The evolution of gene expression in mouse hippocampus in response to selective breeding for increased locomotor activity.

The evolution of behavior has been notoriously difficult to study at the molecular level, but mouse genetic technology offers new promise. We applied selective breeding to increase voluntary wheel running in four replicate lines of Mus domesticus (S mice) while maintaining four additional lines through random breeding to serve as controls (C mice). The goal of the study was to identify the gene expression profile of the hippocampus that may have evolved to facilitate the increased voluntary running. The hippocampus was of interest because it is known to display marked physiological responses in association with wheel running itself. We used high-density oligonucleotide arrays representing 11,904 genes. To control for the confounding influence of physical activity itself on gene expression, animals were housed individually without access to running wheels, and were sampled during the day when they are normally inactive. Two-month-old female mice in estrus were used (n = 16 total; two per line; 8 S and 8 C).
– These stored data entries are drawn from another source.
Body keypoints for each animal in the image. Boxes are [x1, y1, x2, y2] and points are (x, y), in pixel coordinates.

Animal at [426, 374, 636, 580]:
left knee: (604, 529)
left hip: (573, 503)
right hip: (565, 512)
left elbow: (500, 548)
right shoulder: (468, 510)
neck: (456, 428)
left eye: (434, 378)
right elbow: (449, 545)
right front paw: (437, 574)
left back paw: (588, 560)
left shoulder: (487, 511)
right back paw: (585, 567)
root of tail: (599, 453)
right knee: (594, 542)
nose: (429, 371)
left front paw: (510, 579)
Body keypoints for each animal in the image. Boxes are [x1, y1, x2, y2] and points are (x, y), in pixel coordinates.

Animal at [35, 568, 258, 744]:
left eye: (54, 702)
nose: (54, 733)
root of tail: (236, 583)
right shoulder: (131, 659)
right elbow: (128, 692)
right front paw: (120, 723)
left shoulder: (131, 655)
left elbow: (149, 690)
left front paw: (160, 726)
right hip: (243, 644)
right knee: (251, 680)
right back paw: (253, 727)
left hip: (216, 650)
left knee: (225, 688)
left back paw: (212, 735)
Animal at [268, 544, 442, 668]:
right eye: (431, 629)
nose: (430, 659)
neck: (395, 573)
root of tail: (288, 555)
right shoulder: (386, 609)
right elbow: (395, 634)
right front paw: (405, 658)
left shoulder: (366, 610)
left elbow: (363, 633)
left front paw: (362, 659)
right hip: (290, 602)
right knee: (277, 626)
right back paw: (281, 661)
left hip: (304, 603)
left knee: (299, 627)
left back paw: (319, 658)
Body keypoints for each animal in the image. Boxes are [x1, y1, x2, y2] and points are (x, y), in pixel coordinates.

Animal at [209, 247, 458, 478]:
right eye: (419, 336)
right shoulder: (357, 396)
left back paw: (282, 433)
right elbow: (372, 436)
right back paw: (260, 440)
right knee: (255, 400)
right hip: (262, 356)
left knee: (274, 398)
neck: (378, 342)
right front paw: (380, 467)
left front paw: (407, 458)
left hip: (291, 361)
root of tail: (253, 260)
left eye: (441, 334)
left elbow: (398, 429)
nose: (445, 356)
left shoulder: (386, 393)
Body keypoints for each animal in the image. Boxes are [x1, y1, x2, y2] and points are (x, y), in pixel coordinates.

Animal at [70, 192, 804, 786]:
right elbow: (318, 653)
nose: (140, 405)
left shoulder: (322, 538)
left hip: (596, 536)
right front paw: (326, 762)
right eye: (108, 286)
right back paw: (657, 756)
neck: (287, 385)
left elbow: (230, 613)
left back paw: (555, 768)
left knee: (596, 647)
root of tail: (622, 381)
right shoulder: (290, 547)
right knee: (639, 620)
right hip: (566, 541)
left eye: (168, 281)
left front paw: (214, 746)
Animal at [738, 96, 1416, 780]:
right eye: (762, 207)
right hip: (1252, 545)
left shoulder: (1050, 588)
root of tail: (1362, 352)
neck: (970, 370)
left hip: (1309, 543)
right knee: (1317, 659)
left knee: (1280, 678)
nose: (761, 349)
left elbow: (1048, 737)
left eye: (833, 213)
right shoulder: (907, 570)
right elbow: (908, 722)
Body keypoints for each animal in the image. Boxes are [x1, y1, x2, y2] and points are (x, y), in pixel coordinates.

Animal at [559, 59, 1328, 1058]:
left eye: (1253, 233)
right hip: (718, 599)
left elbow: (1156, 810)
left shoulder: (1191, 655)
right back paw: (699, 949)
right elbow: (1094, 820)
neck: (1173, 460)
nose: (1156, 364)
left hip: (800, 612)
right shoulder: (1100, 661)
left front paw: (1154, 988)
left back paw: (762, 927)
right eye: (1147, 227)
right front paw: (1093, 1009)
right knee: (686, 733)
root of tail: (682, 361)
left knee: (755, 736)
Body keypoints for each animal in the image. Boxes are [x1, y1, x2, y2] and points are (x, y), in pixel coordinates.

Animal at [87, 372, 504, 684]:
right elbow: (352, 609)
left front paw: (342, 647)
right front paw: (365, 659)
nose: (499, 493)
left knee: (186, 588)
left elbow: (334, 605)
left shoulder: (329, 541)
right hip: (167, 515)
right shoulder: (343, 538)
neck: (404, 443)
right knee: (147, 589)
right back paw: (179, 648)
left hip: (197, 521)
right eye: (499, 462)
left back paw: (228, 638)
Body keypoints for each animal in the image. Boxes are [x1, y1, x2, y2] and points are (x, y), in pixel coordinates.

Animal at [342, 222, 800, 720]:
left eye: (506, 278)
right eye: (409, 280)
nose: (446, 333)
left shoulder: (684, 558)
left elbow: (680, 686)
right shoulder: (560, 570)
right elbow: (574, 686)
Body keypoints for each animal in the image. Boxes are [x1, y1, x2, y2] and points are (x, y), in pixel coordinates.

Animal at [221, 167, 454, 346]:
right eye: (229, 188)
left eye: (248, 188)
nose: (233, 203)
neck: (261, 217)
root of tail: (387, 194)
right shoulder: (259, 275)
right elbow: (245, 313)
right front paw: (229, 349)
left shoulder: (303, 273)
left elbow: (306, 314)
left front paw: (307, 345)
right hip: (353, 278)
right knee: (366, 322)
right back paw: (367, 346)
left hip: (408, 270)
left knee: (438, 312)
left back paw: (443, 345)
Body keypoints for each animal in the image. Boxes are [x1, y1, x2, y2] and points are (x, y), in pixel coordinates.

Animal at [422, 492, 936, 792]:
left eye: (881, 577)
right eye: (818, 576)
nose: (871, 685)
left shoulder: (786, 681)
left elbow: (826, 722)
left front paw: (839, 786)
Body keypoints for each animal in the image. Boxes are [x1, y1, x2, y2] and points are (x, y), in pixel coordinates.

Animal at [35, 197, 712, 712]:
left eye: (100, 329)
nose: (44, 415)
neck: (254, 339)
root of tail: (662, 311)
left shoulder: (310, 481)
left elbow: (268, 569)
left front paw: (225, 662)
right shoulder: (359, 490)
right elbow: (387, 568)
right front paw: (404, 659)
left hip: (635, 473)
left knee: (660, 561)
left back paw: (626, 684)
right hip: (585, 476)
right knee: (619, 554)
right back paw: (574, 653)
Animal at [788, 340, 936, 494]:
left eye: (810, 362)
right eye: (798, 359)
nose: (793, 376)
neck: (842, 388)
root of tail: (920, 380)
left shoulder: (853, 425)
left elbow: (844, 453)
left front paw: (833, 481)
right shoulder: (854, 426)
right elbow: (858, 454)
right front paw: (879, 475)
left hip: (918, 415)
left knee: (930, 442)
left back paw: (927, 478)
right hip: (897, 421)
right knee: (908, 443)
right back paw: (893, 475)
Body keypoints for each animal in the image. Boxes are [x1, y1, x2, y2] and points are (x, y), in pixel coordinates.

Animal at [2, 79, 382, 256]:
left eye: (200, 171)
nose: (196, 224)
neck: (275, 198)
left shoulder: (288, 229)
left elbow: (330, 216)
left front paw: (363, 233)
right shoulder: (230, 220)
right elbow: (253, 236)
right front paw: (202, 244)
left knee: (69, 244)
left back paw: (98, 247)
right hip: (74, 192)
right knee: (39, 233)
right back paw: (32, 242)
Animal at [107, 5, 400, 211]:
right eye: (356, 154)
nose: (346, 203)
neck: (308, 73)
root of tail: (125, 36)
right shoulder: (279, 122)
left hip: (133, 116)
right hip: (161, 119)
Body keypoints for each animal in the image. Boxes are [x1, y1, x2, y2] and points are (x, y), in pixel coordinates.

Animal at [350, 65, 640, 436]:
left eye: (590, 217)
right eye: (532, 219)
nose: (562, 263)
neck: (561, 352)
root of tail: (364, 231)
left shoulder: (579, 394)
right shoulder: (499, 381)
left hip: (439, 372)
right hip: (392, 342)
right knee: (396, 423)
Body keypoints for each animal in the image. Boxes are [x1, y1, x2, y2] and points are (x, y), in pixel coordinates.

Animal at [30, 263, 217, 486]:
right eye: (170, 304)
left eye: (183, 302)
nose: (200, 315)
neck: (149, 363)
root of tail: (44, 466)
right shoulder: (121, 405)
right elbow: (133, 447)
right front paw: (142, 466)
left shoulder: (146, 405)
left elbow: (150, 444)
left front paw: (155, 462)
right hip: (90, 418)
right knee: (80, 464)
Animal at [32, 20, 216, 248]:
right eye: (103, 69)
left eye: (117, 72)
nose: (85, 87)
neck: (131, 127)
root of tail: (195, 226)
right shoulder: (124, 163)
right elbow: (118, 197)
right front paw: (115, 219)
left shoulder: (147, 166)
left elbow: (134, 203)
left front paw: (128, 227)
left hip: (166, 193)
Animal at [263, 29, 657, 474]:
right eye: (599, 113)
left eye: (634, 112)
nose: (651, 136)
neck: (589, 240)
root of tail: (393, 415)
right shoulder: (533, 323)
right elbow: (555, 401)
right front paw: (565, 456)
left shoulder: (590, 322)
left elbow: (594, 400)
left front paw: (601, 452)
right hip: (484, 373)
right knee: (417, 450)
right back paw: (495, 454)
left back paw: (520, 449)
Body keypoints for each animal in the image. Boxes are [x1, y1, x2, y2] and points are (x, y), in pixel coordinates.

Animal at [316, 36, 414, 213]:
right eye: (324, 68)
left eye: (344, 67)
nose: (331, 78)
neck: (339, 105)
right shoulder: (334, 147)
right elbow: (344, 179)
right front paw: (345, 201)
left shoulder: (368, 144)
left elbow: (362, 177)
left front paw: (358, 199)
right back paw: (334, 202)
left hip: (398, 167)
After correcting for an acceptable false discovery rate (10%), 30 genes, primarily involved in transcription and translation, significantly increased expression whereas 23 genes, distributed among many categories including immune function and neuronal signaling, decreased expression in S versus C mice. These changes were relatively small in magnitude relative to the changes in gene expression that occur in the hippocampus in response to wheel running itself. A priori tests of dopamine receptor expression levels demonstrated an increase of approximately 20% in the expression of D2 and D4 receptors. These results suggest that relatively small changes in the expression patterns of hippocampal genes underlie large changes in phenotypic response to selection, and that the genetic architecture of running motivation likely involves the dopaminergic system as well as CNS signaling machinery.